ある時、私は顧問先企業の社員でよく知ったかぶりをする人に出くわしました。その人といっしょに彼の会社の後輩と私が飲みに行った時のことです。彼が自信満々に言いました。

 「○○○○を語らしたら俺の右にでる者はいないぞ!」

 「先輩すごいですね! そんなに詳しいのですか?」

 「当たり前だよ。俺は歴史に強いんだから!」

 「じゃあ、なんで○○○○はあの時XXXXをしたのですか?」

 「△△△△だからだよ!」

 「え! すみません、私は、○○○○○と同郷で地元ですのでたまたま知っているのですが、○○○○があの時、XXXXをしたのは□□□□だからです。地元では有名な話です」

 「うるせえ! 俺が△△△△だと言ったら間違いないんだ!」

 「先輩、やめて下さい! 調べればすぐわかることですから……」

 なんとも気まずい会話です。先輩が知ったかぶりをしているのは、誰の目にも明確で、その場にいた後輩全員が、内心先輩を軽蔑するなり、バカにせざるを得ませんでした。

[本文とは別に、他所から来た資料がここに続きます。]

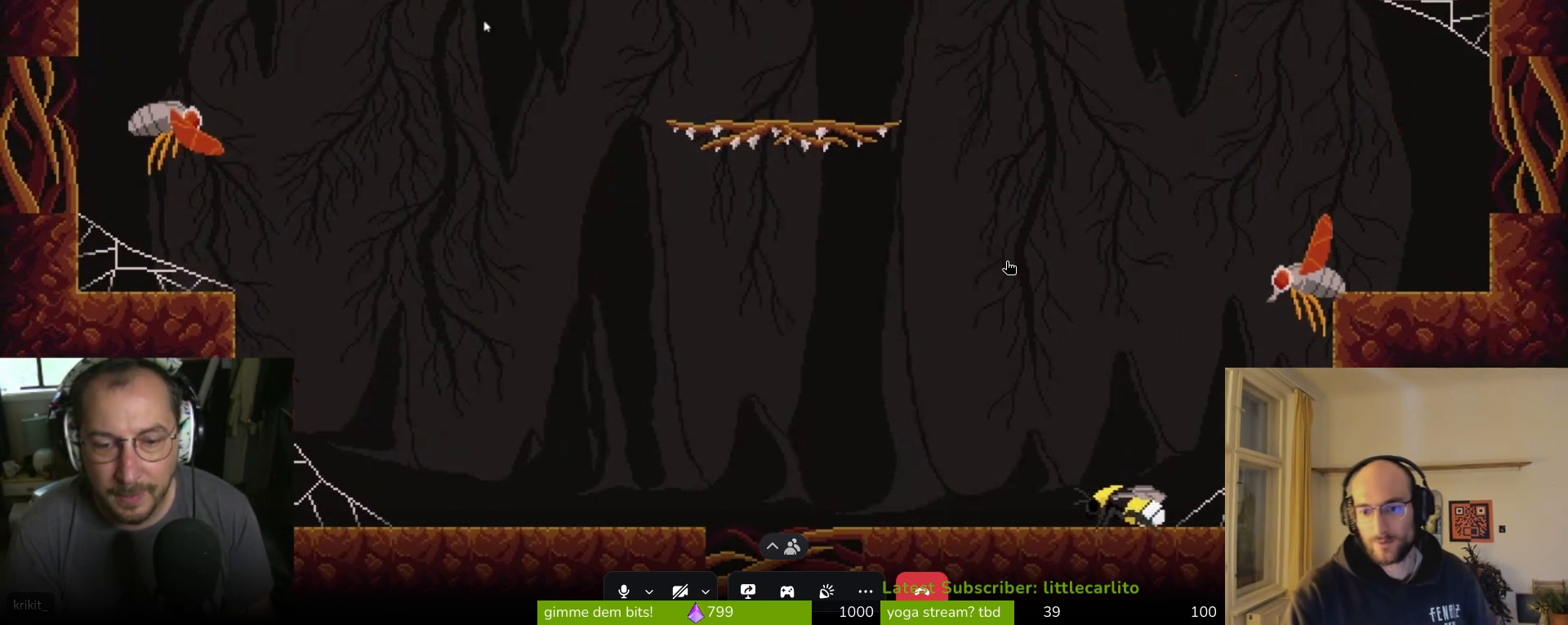
{"buttons": [], "left_stick": "left", "right_stick": "center", "events": []}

出世する人は絶対に知ったかぶりをしません。一方、知ったかぶりをする人はどこでもします。そうすると、このケースのように、自分より知っている人や本当のことを知っている人の前でも調子に乗って知ったかぶりをします。その瞬間、本当に知っている人は、知ったかぶりをする人の人間性を疑います。 

このようなことを、知ったかぶりする人がどんどんするわけですから、知ったかぶりをする人が、本当は正確なことを知らないのに知ったかぶりをしていることが、徐々にみんなに広まっていきます。知らないのは、本人だけで、「知らぬが仏」です。

私のまわりにも知ったかぶりをする人が過去何人もいました。知ったかぶりをする人は、出世する人に仕事では勝てないので、知識を見せびらかしてなんとか優位性を保とうとします。が、まわりからすると醜く映ります。返って評価を下げ、出世のチャンスを逃します。

逆に出世する人は謙虚なので、知らないことは正直に知らないと言い、誰に対しても教えを請います。ですので、出世する人はどんどん知識を増やしいよいよ力をつけていきます。ですから、出世を目指すなら、どんな時も絶対に知ったかぶりをしてはいけません。